Hartmut Häußermann erläutert den Fall; Deutsche Gesellschaft für Soziologie (DGS), Wissenschaftszentrum Berlin (WZB) und das Kulturwissenschaftliche Institut NRW (KWI) unterstützen den Offenen Brief an die Generalbundesanwältin; und die Sektion Stadt- und Regionalsoziologie der DGS solidarisiert sich. So ist’s richtig, und genau diese manchmal auch etwas sperrige Chance, sich selbst als politischen Faktor begreifen zu können (wenn’s denn not tut) – und streitbar zu sein –: das macht, so glaube ich einiges, der durchaus immer wieder spürbaren innerfachlichen Solidarität aus. Engagement aus einem allgemeinen Verantwortungsgefühl für gesellschaftliche Entwicklungen heraus; und eben nicht einfach irgendein Engagement, sondern ein reflektiertes und fachlich unterfüttertes Engagement: das kann, im besten Fall, die gesellschaftliche Relevanz der wissenschaftlichen Beschäftigung mit Gesellschaft sein. Und in einem solchen Selbstverständnis, das nicht von außen, sondern vom Kern des Faches her politisch ist, liegt auch einer der Gründe für Stärke und Selbstvertrauen der Soziologie.
Bleibt nur noch zu hoffen, dass sich auch JuristInnen davon beeindrucken lassen. Und wenn nicht die, dann zumindest die Politik.
Warum blogge ich das?

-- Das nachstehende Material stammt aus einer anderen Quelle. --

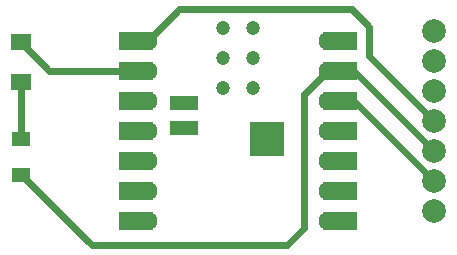
<source format=gbr>
%TF.GenerationSoftware,KiCad,Pcbnew,9.0.0*%
%TF.CreationDate,2025-03-25T16:27:35-04:00*%
%TF.ProjectId,week 8,7765656b-2038-42e6-9b69-6361645f7063,rev?*%
%TF.SameCoordinates,Original*%
%TF.FileFunction,Copper,L1,Top*%
%TF.FilePolarity,Positive*%
%FSLAX46Y46*%
G04 Gerber Fmt 4.6, Leading zero omitted, Abs format (unit mm)*
G04 Created by KiCad (PCBNEW 9.0.0) date 2025-03-25 16:27:35*
%MOMM*%
%LPD*%
G01*
G04 APERTURE LIST*
%TA.AperFunction,SMDPad,CuDef*%
%ADD10R,1.600000X1.200000*%
%TD*%
%TA.AperFunction,ComponentPad*%
%ADD11C,1.600000*%
%TD*%
%TA.AperFunction,SMDPad,CuDef*%
%ADD12R,3.000000X1.600000*%
%TD*%
%TA.AperFunction,SMDPad,CuDef*%
%ADD13R,2.400000X1.200000*%
%TD*%
%TA.AperFunction,SMDPad,CuDef*%
%ADD14C,1.200000*%
%TD*%
%TA.AperFunction,SMDPad,CuDef*%
%ADD15R,3.000000X3.000000*%
%TD*%
%TA.AperFunction,ComponentPad*%
%ADD16C,2.000000*%
%TD*%
%TA.AperFunction,SMDPad,CuDef*%
%ADD17R,1.700000X1.400000*%
%TD*%
%TA.AperFunction,Conductor*%
%ADD18C,0.600000*%
%TD*%
G04 APERTURE END LIST*
D10*
%TO.P,R1,1*%
%TO.N,Net-(J1-Pin_5)*%
X87000000Y-58500000D03*
%TO.P,R1,2*%
%TO.N,Net-(D1-A)*%
X87000000Y-55500000D03*
%TD*%
D11*
%TO.P,M1,1,D0*%
%TO.N,Net-(J1-Pin_4)*%
X97750000Y-47160000D03*
D12*
X96750000Y-47160000D03*
D11*
%TO.P,M1,2,D1*%
%TO.N,Net-(D1-K)*%
X97750000Y-49700000D03*
D12*
X96750000Y-49700000D03*
D11*
%TO.P,M1,3,D2*%
%TO.N,unconnected-(M1-D2-Pad3)*%
X97750000Y-52240000D03*
D12*
X96750000Y-52240000D03*
D11*
%TO.P,M1,4,D3*%
%TO.N,unconnected-(M1-D3-Pad4)*%
X97750000Y-54780000D03*
D12*
X96750000Y-54780000D03*
D11*
%TO.P,M1,5,D4*%
%TO.N,unconnected-(M1-D4-Pad5)*%
X97750000Y-57320000D03*
D12*
X96750000Y-57320000D03*
D11*
%TO.P,M1,6,D5*%
%TO.N,unconnected-(M1-D5-Pad6)*%
X97750000Y-59860000D03*
D12*
X96750000Y-59860000D03*
D11*
%TO.P,M1,7,D6*%
%TO.N,unconnected-(M1-D6-Pad7)*%
X97750000Y-62400000D03*
D12*
X96750000Y-62400000D03*
D11*
%TO.P,M1,8,D7*%
%TO.N,unconnected-(M1-D7-Pad8)*%
X112985000Y-62400000D03*
D12*
X113985000Y-62400000D03*
D11*
%TO.P,M1,9,D8*%
%TO.N,unconnected-(M1-D8-Pad9)*%
X112985000Y-59860000D03*
D12*
X113985000Y-59860000D03*
D11*
%TO.P,M1,10,D9*%
%TO.N,unconnected-(M1-D9-Pad10)*%
X112985000Y-57320000D03*
D12*
X113985000Y-57320000D03*
D11*
%TO.P,M1,11,D10*%
%TO.N,unconnected-(M1-D10-Pad11)*%
X112985000Y-54780000D03*
D12*
X113985000Y-54780000D03*
D11*
%TO.P,M1,12,3V3*%
%TO.N,Net-(J1-Pin_6)*%
X112985000Y-52240000D03*
D12*
X113985000Y-52240000D03*
D11*
%TO.P,M1,13,GND*%
%TO.N,Net-(J1-Pin_5)*%
X112985000Y-49700000D03*
D12*
X113985000Y-49700000D03*
D11*
%TO.P,M1,14,5V*%
%TO.N,unconnected-(M1-5V-Pad14)*%
X112985000Y-47160000D03*
D12*
X113985000Y-47160000D03*
D13*
%TO.P,M1,15,BAT_GND*%
%TO.N,unconnected-(M1-BAT_GND-Pad15)*%
X100765000Y-52480000D03*
%TO.P,M1,16,BAT_VIN*%
%TO.N,unconnected-(M1-BAT_VIN-Pad16)*%
X100765000Y-54580000D03*
D14*
%TO.P,M1,17,MTDI*%
%TO.N,unconnected-(M1-MTDI-Pad17)*%
X104095000Y-46100000D03*
%TO.P,M1,18,EN*%
%TO.N,unconnected-(M1-EN-Pad18)*%
X104095000Y-48640000D03*
%TO.P,M1,19,MTMS*%
%TO.N,unconnected-(M1-MTMS-Pad19)*%
X104095000Y-51180000D03*
%TO.P,M1,20,MTCK*%
%TO.N,unconnected-(M1-MTCK-Pad20)*%
X106635000Y-51180000D03*
%TO.P,M1,21,GND*%
%TO.N,unconnected-(M1-GND-Pad21)*%
X106635000Y-48640000D03*
%TO.P,M1,22,MTDO*%
%TO.N,unconnected-(M1-MTDO-Pad22)*%
X106635000Y-46100000D03*
D15*
%TO.P,M1,23,THERMAL*%
%TO.N,unconnected-(M1-THERMAL-Pad23)*%
X107865000Y-55530000D03*
%TD*%
D16*
%TO.P,J1,1,Pin_1*%
%TO.N,unconnected-(J1-Pin_1-Pad1)*%
X122000000Y-46375000D03*
%TO.P,J1,2,Pin_2*%
%TO.N,unconnected-(J1-Pin_2-Pad2)*%
X122000000Y-48915000D03*
%TO.P,J1,3,Pin_3*%
%TO.N,unconnected-(J1-Pin_3-Pad3)*%
X122000000Y-51455000D03*
%TO.P,J1,4,Pin_4*%
%TO.N,Net-(J1-Pin_4)*%
X122000000Y-53995000D03*
%TO.P,J1,5,Pin_5*%
%TO.N,Net-(J1-Pin_5)*%
X122000000Y-56535000D03*
%TO.P,J1,6,Pin_6*%
%TO.N,Net-(J1-Pin_6)*%
X122000000Y-59075000D03*
%TO.P,J1,7,Pin_7*%
%TO.N,unconnected-(J1-Pin_7-Pad7)*%
X122000000Y-61615000D03*
%TD*%
D17*
%TO.P,D1,1,K*%
%TO.N,Net-(D1-K)*%
X87000000Y-47300000D03*
%TO.P,D1,2,A*%
%TO.N,Net-(D1-A)*%
X87000000Y-50700000D03*
%TD*%
D18*
%TO.N,Net-(J1-Pin_4)*%
X115000000Y-44500000D02*
X100410000Y-44500000D01*
X116502500Y-46002500D02*
X115000000Y-44500000D01*
X116502500Y-48497500D02*
X116502500Y-46002500D01*
X116502500Y-48497500D02*
X116500000Y-48495000D01*
X100410000Y-44500000D02*
X97750000Y-47160000D01*
%TO.N,Net-(J1-Pin_6)*%
X115165000Y-52240000D02*
X112985000Y-52240000D01*
X122000000Y-59075000D02*
X115165000Y-52240000D01*
%TO.N,Net-(J1-Pin_5)*%
X122000000Y-56535000D02*
X115165000Y-49700000D01*
X115165000Y-49700000D02*
X112985000Y-49700000D01*
X109500000Y-64500000D02*
X111000000Y-63000000D01*
X93000000Y-64500000D02*
X109500000Y-64500000D01*
X111000000Y-63000000D02*
X111000000Y-51685000D01*
X87000000Y-58500000D02*
X93000000Y-64500000D01*
X111000000Y-51685000D02*
X112985000Y-49700000D01*
%TO.N,Net-(D1-A)*%
X87000000Y-50700000D02*
X87000000Y-55500000D01*
%TO.N,Net-(D1-K)*%
X89400000Y-49700000D02*
X97750000Y-49700000D01*
X87000000Y-47300000D02*
X89400000Y-49700000D01*
%TO.N,Net-(J1-Pin_4)*%
X122000000Y-53995000D02*
X116502500Y-48497500D01*
%TD*%
M02*

</source>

Update zu diesem Beitrag.
Was macht der Name aus?
Das gerade eben beschlossene grüne Sockelgrundeinkommen hat den Vorteil, ein wirklich gut durchdachtes Konzept zu sein. Es hat allerdings auch einen Nachteil: beim Begriff „bedingungsloses Grundeinkommen“ denken viele erstmal an 1000 Euro auf die Hand ohne Verrechnung (wie wir das mit der negativen Einkommenssteuer machen). Auch wenn viele Ideen des Grundeinkommens aufgenommen werden, ist das konkrete Konzept – gerade weil es umsetzbar ist – ein bißchen anders gelagert.
Einige diskutieren inzwischen darüber, ob es nicht sogar besser wäre, das Konzept – vor allem auch im Hinblick auf den Bundesparteitag – mit einem anderen Namen zu versehen, um klar zu machen, was Grüne wollen und was nicht, und es den Medien zu erleichtern, differenziert zu berichten.
Im Raum stehen derzeit Vorschläge wie
- Sockelgrundsicherung
- bedingungslose Grundsicherung
- Existenzgeld
- oder Sockeleinkommen
Insbesondere letzteres gefällt mir ganz gut; außer Konkurrenz wäre noch das Bürgergeld der FDP zu nennen, das ebenfalls gewisse Parallelen dazu aufweist. Was meint ihr? Kreative Namensvorschläge werden gerne entgegengenommen.
Warum blogge ich das? Weil Politik auch vom richtigen Label lebt.